[WORK ITEM A] List every HTTP method annotation that appears in the resource code of the Panache repository excerpt.
[WORK ITEM B] In the Panache repository excerpt, what path is assigned to the new article resource?
[WORK ITEM C] From the Panache repository excerpt, copy the passage that opens with the words containing "When extending the" and closes with "of the box.".

··· PAGE EXCERPT

4.3. Defining the Repository

With Panache, we create a repository by extending the PanacheMongoRepository. This provides us with CRUD operations without writing boilerplate code:

@ApplicationScoped
public class ArticleRepository implements PanacheMongoRepository<Article> {}

When extending the PanacheMongoRepository class, several commonly used methods become available for performing CRUD operations and managing MongoDB entities. Now, we can use methods like persist(), listAll(), or findById out of the box.

4.4. Defining the Resource

Now, all we need to do is create our new resource that will use the new repository without all the boilerplate code:

@Path("/v2/articles")
@Produces(MediaType.APPLICATION_JSON)
@Consumes(MediaType.APPLICATION_JSON)
public class ArticleResource 
    @Inject
    ArticleRepository articleRepository;

    @POST
    public Response create(Article article) {
        articleRepository.persist(article);
        return Response.status(Response.Status.CREATED).build();
    }

    @GET
    public List<Article> listAll() {
        return articleRepository.listAll();
    }

    @PUT
    public Response update(Article updatedArticle) {
        articleRepository.update(updatedArticle);
        return Response.noContent().build();
    }

    @DELETE
    @Path("/{id}")

······
··· SUPPLIED DATA

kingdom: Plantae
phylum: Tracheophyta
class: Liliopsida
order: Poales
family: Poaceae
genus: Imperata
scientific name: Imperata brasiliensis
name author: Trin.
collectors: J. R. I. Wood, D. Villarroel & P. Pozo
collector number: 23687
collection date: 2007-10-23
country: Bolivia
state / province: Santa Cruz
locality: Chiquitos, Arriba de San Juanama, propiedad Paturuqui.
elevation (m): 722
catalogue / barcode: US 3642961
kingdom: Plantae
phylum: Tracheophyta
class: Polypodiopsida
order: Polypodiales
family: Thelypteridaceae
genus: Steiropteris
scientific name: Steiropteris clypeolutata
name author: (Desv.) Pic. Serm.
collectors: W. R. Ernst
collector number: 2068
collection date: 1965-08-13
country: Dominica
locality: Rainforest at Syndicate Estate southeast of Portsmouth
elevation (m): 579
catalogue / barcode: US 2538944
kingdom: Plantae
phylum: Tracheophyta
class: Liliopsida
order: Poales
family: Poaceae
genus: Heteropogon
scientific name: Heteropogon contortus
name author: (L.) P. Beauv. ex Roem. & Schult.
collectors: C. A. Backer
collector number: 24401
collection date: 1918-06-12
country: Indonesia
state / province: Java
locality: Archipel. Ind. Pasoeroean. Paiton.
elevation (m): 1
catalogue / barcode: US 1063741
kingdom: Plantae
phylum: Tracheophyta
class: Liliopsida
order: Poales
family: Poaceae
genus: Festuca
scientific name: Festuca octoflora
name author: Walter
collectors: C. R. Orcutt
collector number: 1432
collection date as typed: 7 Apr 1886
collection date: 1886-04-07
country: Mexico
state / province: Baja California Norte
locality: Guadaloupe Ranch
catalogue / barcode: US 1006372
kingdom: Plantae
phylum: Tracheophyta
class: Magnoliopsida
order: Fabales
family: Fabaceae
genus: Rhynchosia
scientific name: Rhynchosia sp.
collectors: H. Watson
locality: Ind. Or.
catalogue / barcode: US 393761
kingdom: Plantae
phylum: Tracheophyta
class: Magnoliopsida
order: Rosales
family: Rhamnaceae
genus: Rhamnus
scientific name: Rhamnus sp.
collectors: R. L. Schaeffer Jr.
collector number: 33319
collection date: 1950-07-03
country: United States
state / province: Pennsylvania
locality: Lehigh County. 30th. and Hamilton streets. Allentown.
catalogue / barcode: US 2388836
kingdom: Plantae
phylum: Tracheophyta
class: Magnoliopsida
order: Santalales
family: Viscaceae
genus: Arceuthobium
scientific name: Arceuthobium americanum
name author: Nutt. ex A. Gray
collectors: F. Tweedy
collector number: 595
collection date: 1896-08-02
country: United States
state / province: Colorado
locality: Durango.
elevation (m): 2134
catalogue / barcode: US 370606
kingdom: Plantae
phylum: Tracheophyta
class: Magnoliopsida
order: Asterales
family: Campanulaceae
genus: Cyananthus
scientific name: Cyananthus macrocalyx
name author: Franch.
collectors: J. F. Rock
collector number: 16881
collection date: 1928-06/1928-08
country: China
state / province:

······

[OUTPUT A] @POST, @GET, @PUT, @DELETE

[OUTPUT B] /v2/articles

[OUTPUT C]
When extending the PanacheMongoRepository class, several commonly used methods become available for performing CRUD operations and managing MongoDB entities. Now, we can use methods like persist(), listAll(), or findById out of the box.